● **Trecho fornecido**:
_ _ _ _ _
Perfil de interacoes medicamentosas em uma Unidade de Terapia Intensiva Neonatal e seus desfechos clinicos associados
Terapia Intensiva Neonatal. Interações. Desfechos.
Introdução: Neonatos sob terapia intensiva são suscetíveis à ocorrência de eventos adversos devido a imaturidade fisiológica, gravidade dos casos e administração de múltiplos medicamentos, elevando o risco de interações medicamentosas (DDIs). Diferente da UTI adulta, DDIs em neonatologia não são bem caracterizadas, sobretudo em relação à relevância clínica e desfechos. Muitas dessas DDIs, inclusive, são inevitáveis e a ausência de dados dificulta a avaliação do seu riscobenefício. Objetivo: O estudo tem como objetivo investigar a influência de DDIs potenciais nos desfechos clínicos de neonatos sob terapia intensiva. Metodologia: Um estudo de coorte prospectivo realizado na Unidade de Terapia Intensiva Neonatal (UTIN) da Maternidade Escola Januário Cicco (MEJC), onde os neonatos foram avaliados diariamente quanto à ocorrência de DDIs. Parâmetros clínico-laboratoriais e farmacoterapêuticos foram avaliados diariamente. A influência da ocorrência de DDIs nos neonatos foi correlacionada aos principais desfechos clínicos (óbito, tempo de tratamento e variação de peso) através de modelagem uni e multivariada (logística e linear de efeitos aleatórios). Resultados: Cerca de 69,9% (255 pacientes) apresentaram 1 ou mais interações durante a internação, com maior destaque para interações envolvendo antimicrobianos (58,6%), potenciais arritmogenicas (27,4%), nefrotóxicas (18,3%) e que podem causar depressão do Sistema Nervoso Central (16,8%), onde a incidência do grupo de interações relacionadas à arritmia e à depressão do SNC tendem a decair ao longo dos dias (respectivamente β= - 0,106;p<0,01 e β= -0,088; p<0,01). Por outro lado as DDIs associadas à nefrotoxicidade se elevam durante a internação (β= 0,097; p<0,01). As DDIs potencialmente relacionados à arritmia elevaram a frequência cardíaca em 5,9% (p<0,001), aquelas associadas à nefrotoxicidade diminuíram em 44% os valores de filtração glomerular (p<0,001) e aqueles associados à depressão do sistema nervoso, diminuíram em 6% a frequência cardíaca (p<0,001). Conclusão: As DDIs foram significativamente associadas a arritmias, nefrotoxicidade e depressão do sistema nervoso central, impactando negativamente parâmetros clínicos críticos. Embora o risco de arritmias e depressão do sistema nervoso central diminua com o tempo de internação, o risco de nefrotoxicidade aumenta. Esses achados enfatizam a importância do monitoramento cuidadoso e da gestão das DDIs para melhorar os desfechos clínicos em neonatos.
_ _ _ _ _
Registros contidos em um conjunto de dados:
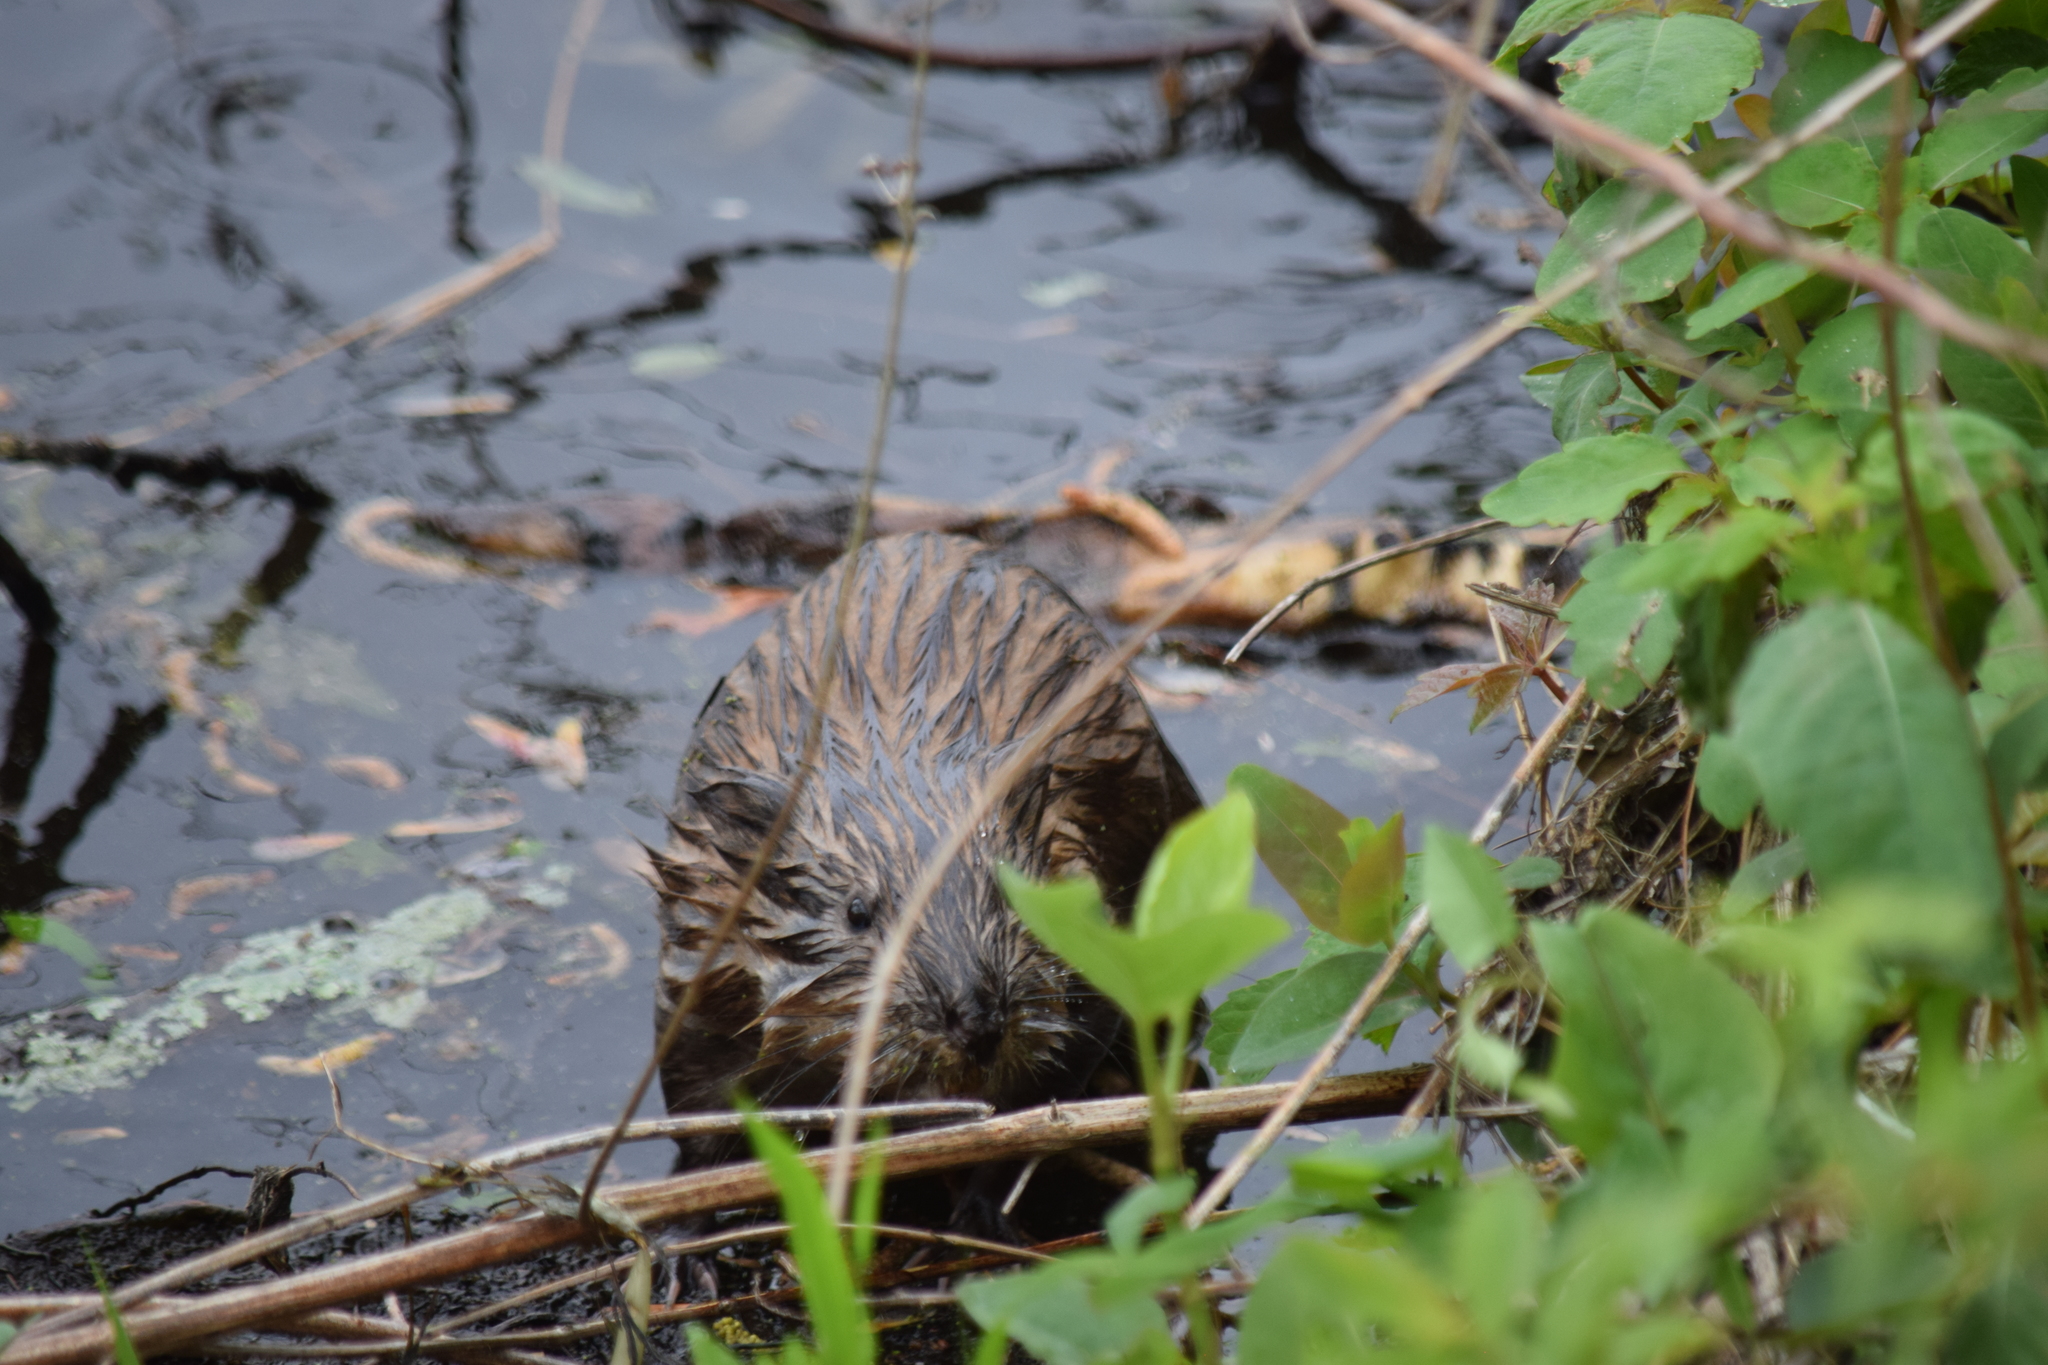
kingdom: Animalia
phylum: Chordata
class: Mammalia
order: Rodentia
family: Cricetidae
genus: Ondatra
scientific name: Ondatra zibethicus
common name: Muskrat
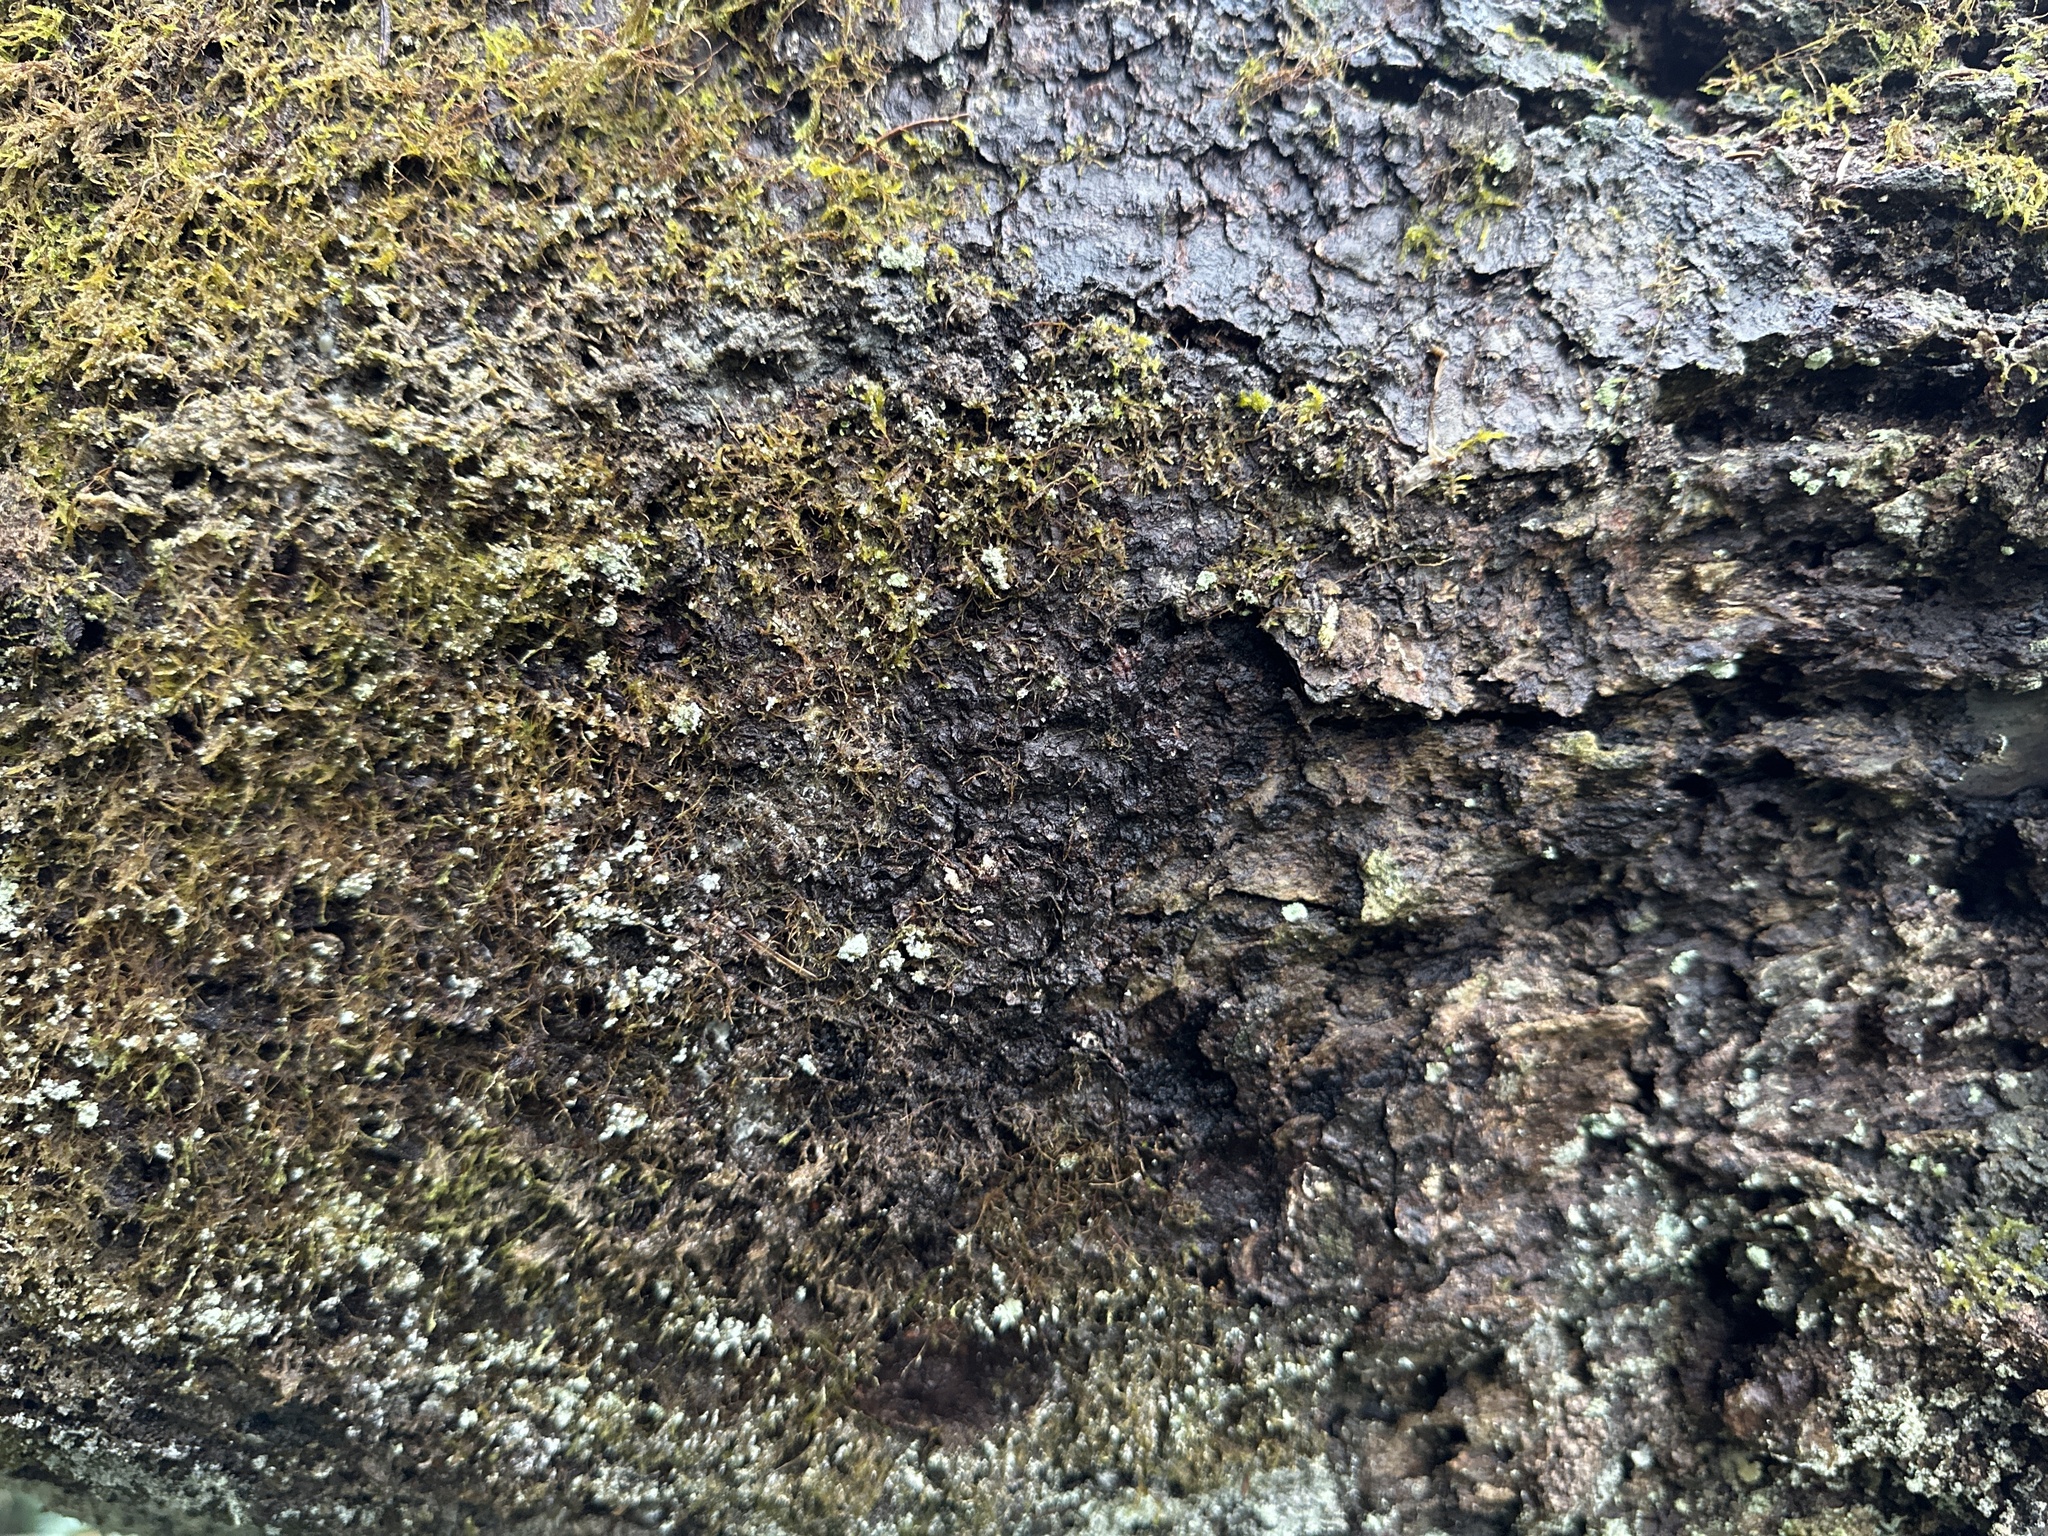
_ _ _ _ _
● **Lista de tarefas**:
(1) Por favor, reescreva o trecho do resumo entre "Perfil de interacoes" e "Neonatal. Interações. Desfechos.", inclusive, substituindo "Neonatal" por "Pediátrica".
(2) Segundo o resumo, em que maternidade foi realizado o estudo?
(3) Liste os principais desfechos clínicos aos quais o resumo correlacionou a ocorrência de DDIs.
O material não tem relação com o resumo.

● **Suas respostas**:
(1)
Perfil de interacoes medicamentosas em uma Unidade de Terapia Intensiva Pediátrica e seus desfechos clinicos associados
Terapia Intensiva Pediátrica. Interações. Desfechos.

(2) Na Maternidade Escola Januário Cicco (MEJC).

(3) Óbito, tempo de tratamento e variação de peso.